GST Considerations For New Business Owners

The Goods and Services Tax Website and Services Tax or GST is a consumption tax which charged on most goods and services sold within Canada, regardless of where your business is positioned. Subject to certain exceptions, all businesses are required to charge GST, currently at 5%, plus applicable provincial sales income taxes. A business effectively acts as an agent for Revenue Canada by collecting the required taxes and remitting them on a periodic basis. Businesses furthermore permitted to claim the taxes paid on expenses incurred that relate inside their business activities. Tend to be some referred to as Input Tax Credit.

Does Your Business Need to Register?

Prior to going into any kind of economic activity in Canada, all business owners need to figure out how the GST and relevant provincial taxes apply to these guys.
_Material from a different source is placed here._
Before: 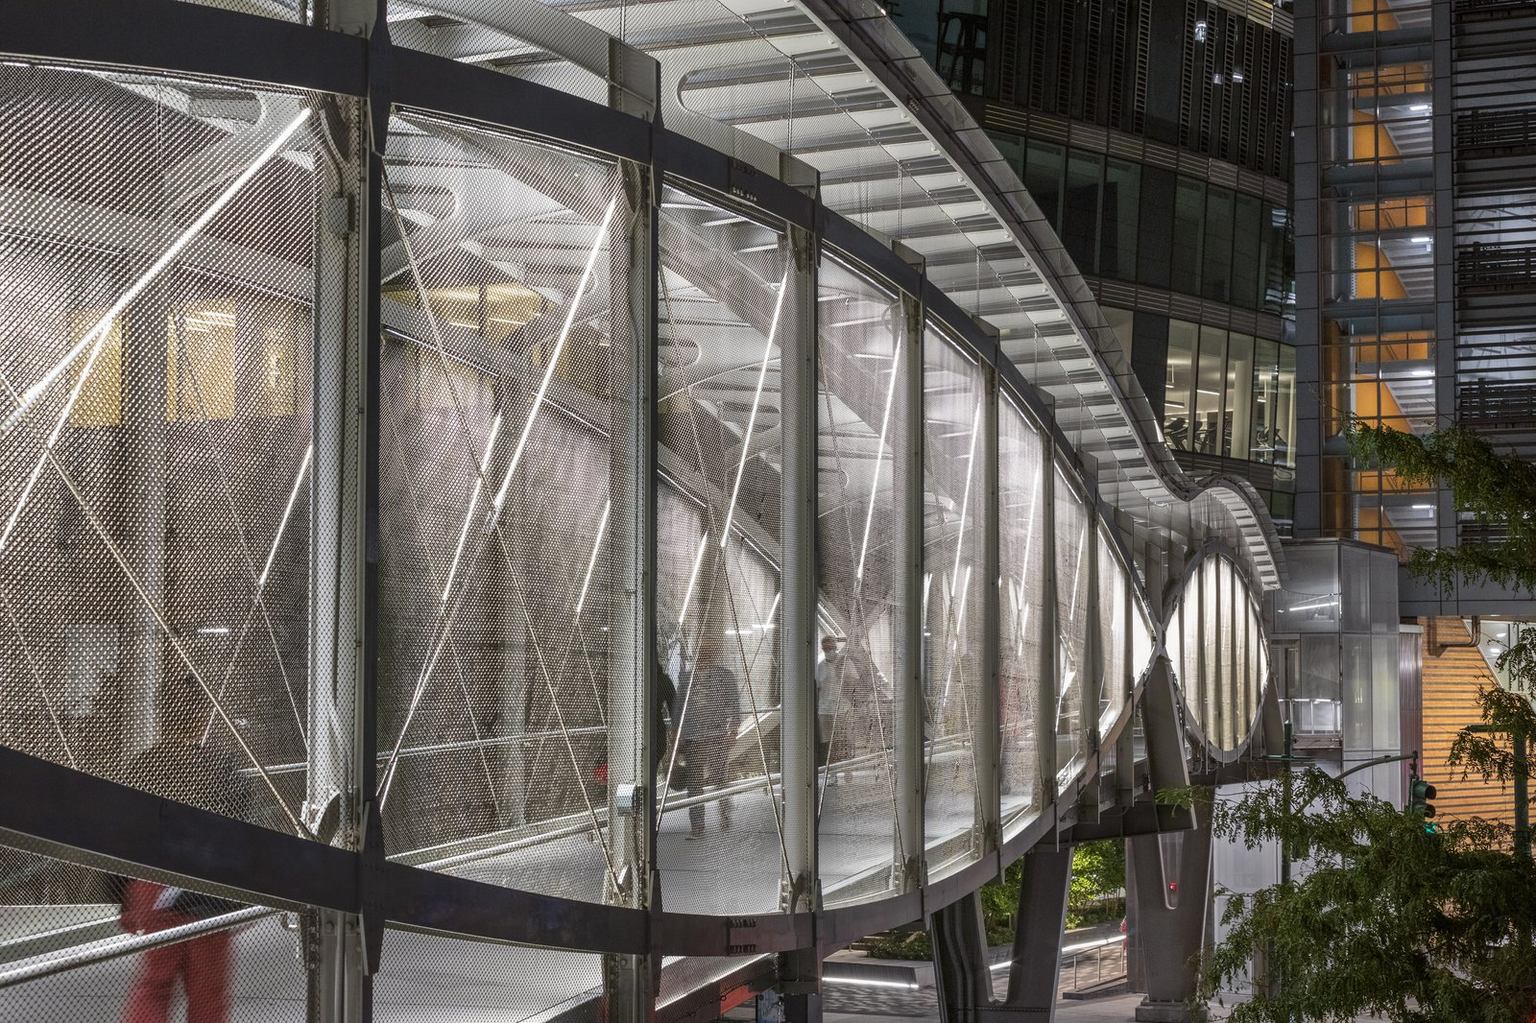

Essentially, all businesses that sell goods and services in Canada, for profit, should charge GST, except in the following circumstances:

Estimated sales for the business for 4 consecutive calendar quarters is expected to become less than $30,000. Revenue Canada views these businesses as small suppliers and consequently are therefore exempt.

The business activity is GST exempt. Exempt goods and services includes residential land and property, child care services, most health and medical services and many others.

Although a small supplier, i.e. an online-business with annual sales less than $30,000 is not required to file for GST, in some cases it is good do so. Since a business in a position to claim Input Tax credits (GST paid on expenses) if these kinds of are registered, many businesses, particularly in start off up phase where expenses exceed sales, may find that possibly they are able to recover a significant amount taxes. This is balanced against prospective competitive advantage achieved from not charging the GST, plus the additional administrative costs (hassle) from in order to file returns.